GRE Question of the Day : Geometry Problem Solving

niharika
#1. July 17th, 2006, at 5:11 PM.

plz…help us out with the solution..??

niharika
#3. July 19th, 2006, at 10:32 AM.

i think its ..A.admin.!! can u plzzz give the answer as i have my exam veryyyyy soon??

swapnil
#4. July 19th, 2006, at 2:10 PM.

hey whats sqrt? what does it stand for? it doesnot appear in the picture

swapnil
#6. July 19th, 2006, at 2:31 PM.

MN is parallel to BC , MN divides triangle ABC into two equal parts, From this information can we say that MN = 1/2 BC, by midpoint theorem ? If yes then it can help us arrive at the answer.

veenit
#7. August 6th, 2006, at 11:44 PM.

ma=2ab…..what else..no idea..completely absurd

Abhijit
#9. August 16th, 2006, at 5:43 PM.

b) i think its 1/sqrt2

if i am not wrong….
triangle ABC and triangle AMN are similar triangles

hence MA^2/AB^2 = Area(AMN)/Area(ABC)……(property of similar triangles)

Area(ABC) = 2 * Area(AMN)

so MA/AB = 1/sqrt2

…is this correct …

subbu.
#11. November 20th, 2006, at 8:19 AM.

who said that area of a triangle is equal to square of any side.. even we cannot take it proportional also… wat will u do if it is a right triangle..???????

bhavinsurela
#12. July 21st, 2008, at 12:21 PM.

i dnt think.. this is d property!..

prosenjit konar
#13. July 21st, 2008, at 9:14 PM.

take gre team cn u xpln….i suppose there is another info whch s nt provided

Allen
#14. July 22nd, 2008, at 8:42 AM.

Assume an equilateral triangle.
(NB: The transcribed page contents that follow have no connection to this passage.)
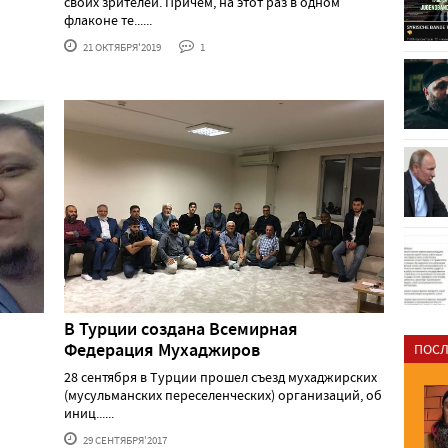
своих зрителей. Причем, на этот раз в одном
флаконе те......
21 ОКТЯБРЯ'2019
1
В Турции создана Всемирная
Федерация Мухаджиров
ПОСЛ
28 сентября в Турции прошел съезд мухаджирских
(мусульманских переселенческих) организаций, об
иниц......
29 СЕНТЯБРЯ'2017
It is a missing detail.

Narayan
#15. July 23rd, 2008, at 9:04 PM.

b) it should be 1/sqrt2
AMN and ABC are similar triangles. Their area will be proportional to the squares of their sides. The are of ABC will be square of AB/AM x area of AMN i.e. double, which agrees with the given information that MN devides the triangle into two equal parts.

naungsai
#16. July 28th, 2008, at 11:58 AM.

I think Abhijit is correct.